Gastrointestinal functions, particularly gastric emptying and gut hormones, have been established to play important roles for the regulation of appetite and food intake [55]. However, our study appears to demonstrate therapeutic efficacy for weight loss and changes in appetite sensations without marked changes in these functions other than a reduction in plasma leptin hormone whose secretion is known to reduce with loss of body fat mass. This raises for us questions regarding the mode of efficacy of this procedure. Distension of the small segment of stomach above the band has been proposed to be relevant; however, our results show that LAGB affected esophageal bolus transport only subtly, suggest that a biomechanically relevant flow restriction is not necessary for the procedure to be efficacious. A more prevalent view is that the effect is occurring within the gastric fundus that is immediately distal to the band. Data derived from animal models suggest that LAGB may alter appetite-regulatory hormones [56,57,58]; however, LAGB also elevates the neural activation of vagal afferent signaling to the nucleus of the solitary tract [9]. Other potential indirect modes of efficacy, including the role of extrinsic compression causing interference with appetite regulation mechanisms via vagal and splanchnic pathways to the CNS, are as yet unexplored.

The strengths of the current study include the prospective single-center enrolment with a single pediatric bariatric surgeon. Although a sample size of 15 patients may be regarded as small, it should be noted that one of the largest prospective bariatric surgery studies in the USA (Teens LAB consortium) only included data of 11 adolescents post-LAGB [59]. We do, however, acknowledge that the current study has a relatively high level of missing data because of partial lack of patient tolerance and compliance with the study interventions. We have chosen to only report data on those patients that completed measurements over all investigated timepoints to provide the most reliable overview of effects of the very low-calorie diet and LAGB placement.

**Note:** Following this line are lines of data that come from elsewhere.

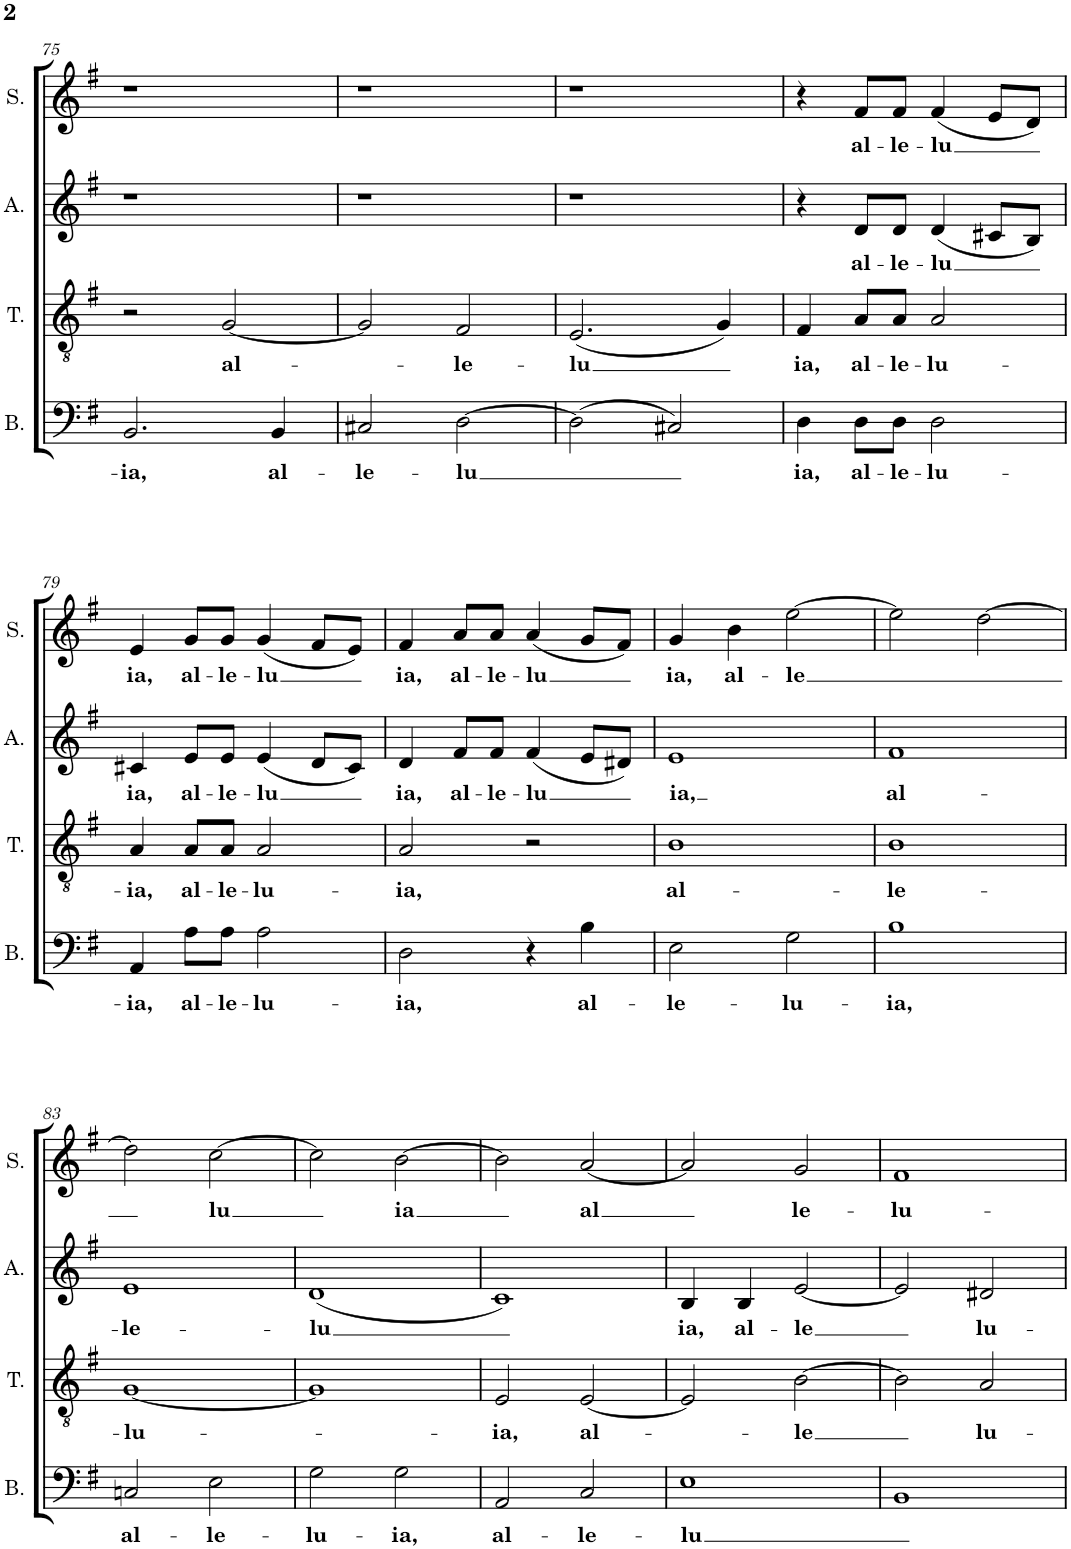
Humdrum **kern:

**kern	**text	**kern	**text	**kern	**text	**kern	**text
*part4	*part4	*part3	*part3	*part2	*part2	*part1	*part1
*staff4	*staff4	*staff3	*staff3	*staff2	*staff2	*staff1	*staff1
*I"Basse	*	*I"Ténor	*	*I"Alto	*	*I"Soprano	*
*I'B.	*	*I'T.	*	*I'A.	*	*I'S.	*
!!LO:PB:g=z
*clefF4	*	*clefGv2	*	*clefG2	*	*clefG2	*
*k[f#]	*	*k[f#]	*	*k[f#]	*	*k[f#]	*
*M2/2	*	*M2/2	*	*M2/2	*	*M2/2	*
=75	=75	=75	=75	=75	=75	=75	=75
!	!LO:LY:b	!	!	!	!	!	!
2.BB/	-ia,	2r	.	1r	.	1r	.
!	!	!	!LO:LY:b	!	!	!	!
.	.	[2G/	al-	.	.	.	.
!	!LO:LY:b	!	!	!	!	!	!
4BB/	al-	.	.	.	.	.	.
=76	=76	=76	=76	=76	=76	=76	=76
!	!LO:LY:b	!	!	!	!	!	!
2C#X/	-le-	2G/]	.	1r	.	1r	.
!	!LO:LY:b	!	!LO:LY:b	!	!	!	!
[2D\	-lu	2F#/	-le-	.	.	.	.
=77	=77	=77	=77	=77	=77	=77	=77
!	!	!	!LO:LY:b	!	!	!	!
(>2D\]	.	(<2.E/	-lu	1r	.	1r	.
2C#X/)	.	.	.	.	.	.	.
.	.	4G/)	.	.	.	.	.
=78	=78	=78	=78	=78	=78	=78	=78
!	!LO:LY:b	!	!LO:LY:b	!	!	!	!
4D\	ia,	4F#/	ia,	4r	.	4r	.
!	!LO:LY:b	!	!LO:LY:b	!	!LO:LY:b	!	!LO:LY:b
8D\L	al-	8A/L	al-	8d/L	al-	8f#/L	al-
!	!LO:LY:b	!	!LO:LY:b	!	!LO:LY:b	!	!LO:LY:b
8D\J	-le-	8A/J	-le-	8d/J	-le-	8f#/J	-le-
!	!LO:LY:b	!	!LO:LY:b	!	!LO:LY:b	!	!LO:LY:b
2D\	-lu-	2A/	-lu-	(<4d/	-lu	(<4f#/	-lu
.	.	.	.	8c#X/L	.	8e/L	.
.	.	.	.	8B/J)	.	8d/J)	.
!!LO:LB:g=z
=79	=79	=79	=79	=79	=79	=79	=79
!	!LO:LY:b	!	!LO:LY:b	!	!LO:LY:b	!	!LO:LY:b
4AA/	-ia,	4A/	-ia,	4c#X/	ia,	4e/	ia,
!	!LO:LY:b	!	!LO:LY:b	!	!LO:LY:b	!	!LO:LY:b
8A\L	al-	8A/L	al-	8e/L	al-	8g/L	al-
!	!LO:LY:b	!	!LO:LY:b	!	!LO:LY:b	!	!LO:LY:b
8A\J	-le-	8A/J	-le-	8e/J	-le-	8g/J	-le-
!	!LO:LY:b	!	!LO:LY:b	!	!LO:LY:b	!	!LO:LY:b
2A\	-lu-	2A/	-lu-	(<4e/	-lu	(<4g/	-lu
.	.	.	.	8d/L	.	8f#/L	.
.	.	.	.	8c#/J)	.	8e/J)	.
=80	=80	=80	=80	=80	=80	=80	=80
!	!LO:LY:b	!	!LO:LY:b	!	!LO:LY:b	!	!LO:LY:b
2D\	-ia,	2A/	-ia,	4d/	ia,	4f#/	ia,
!	!	!	!	!	!LO:LY:b	!	!LO:LY:b
.	.	.	.	8f#/L	al-	8a/L	al-
!	!	!	!	!	!LO:LY:b	!	!LO:LY:b
.	.	.	.	8f#/J	-le-	8a/J	-le-
!	!	!	!	!	!LO:LY:b	!	!LO:LY:b
4r	.	2r	.	(<4f#/	-lu	(<4a/	-lu
!	!LO:LY:b	!	!	!	!	!	!
4B\	al-	.	.	8e/L	.	8g/L	.
.	.	.	.	8d#X/J)	.	8f#/J)	.
=81	=81	=81	=81	=81	=81	=81	=81
!	!LO:LY:b	!	!LO:LY:b	!	!LO:LY:b	!	!LO:LY:b
2E\	-le-	1B	al-	1e	ia,	4g/	ia,
!	!	!	!	!	!	!	!LO:LY:b
.	.	.	.	.	.	4b\	al-
!	!LO:LY:b	!	!	!	!	!	!LO:LY:b
2G\	-lu-	.	.	.	.	[2ee\	-le
=82	=82	=82	=82	=82	=82	=82	=82
!	!LO:LY:b	!	!LO:LY:b	!	!LO:LY:b	!	!
1B	-ia,	1B	-le-	1f#	al-	2ee\]	.
.	.	.	.	.	.	[2dd\	.
!!LO:LB:g=z
=83	=83	=83	=83	=83	=83	=83	=83
!	!LO:LY:b	!	!LO:LY:b	!	!LO:LY:b	!	!
2Cn/	al-	[1G	-lu-	1e	-le-	2dd\]	.
!	!LO:LY:b	!	!	!	!	!	!LO:LY:b
2E\	-le-	.	.	.	.	[2cc\	lu
=84	=84	=84	=84	=84	=84	=84	=84
!	!LO:LY:b	!	!	!	!LO:LY:b	!	!
2G\	-lu-	1G]	.	(<1d	-lu	2cc\]	.
!	!LO:LY:b	!	!	!	!	!	!LO:LY:b
2G\	-ia,	.	.	.	.	[2b\	ia
=85	=85	=85	=85	=85	=85	=85	=85
!	!LO:LY:b	!	!LO:LY:b	!	!	!	!
2AA/	al-	2E/	-ia,	1c)	.	2b\]	.
!	!LO:LY:b	!	!LO:LY:b	!	!	!	!LO:LY:b
2C/	-le-	[2E/	al-	.	.	[2a/	al
=86	=86	=86	=86	=86	=86	=86	=86
!	!LO:LY:b	!	!	!	!LO:LY:b	!	!
1E	-lu	2E/]	.	4B/	ia,	2a/]	.
!	!	!	!	!	!LO:LY:b	!	!
.	.	.	.	4B/	al-	.	.
!	!	!	!LO:LY:b	!	!LO:LY:b	!	!LO:LY:b
.	.	[2B\	-le	[2e/	-le	2g/	le-
=87	=87	=87	=87	=87	=87	=87	=87
!	!	!	!	!	!	!	!LO:LY:b
1BB	.	2B\]	.	2e/]	.	1f#	-lu-
!	!	!	!LO:LY:b	!	!LO:LY:b	!	!
.	.	2A/	lu-	2d#X/	lu-	.	.
=	=	=	=	=	=	=	=
*-	*-	*-	*-	*-	*-	*-	*-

In conclusion, we report weight loss and altered appetite perceptions in adolescents undergoing LAGB placement, however, did not identify major changes in gut hormones or upper gut motility that plausibly explain these effects of the procedure. Dysphagia was apparent and was associated with reduced esophageal emptying. Dysphagia may become a more pronounced complication over time. Future studies are, therefore, warranted to investigate the role of the described methods for motility assessment as future tools to monitor and potentially manage patients’ post-LAGB placement.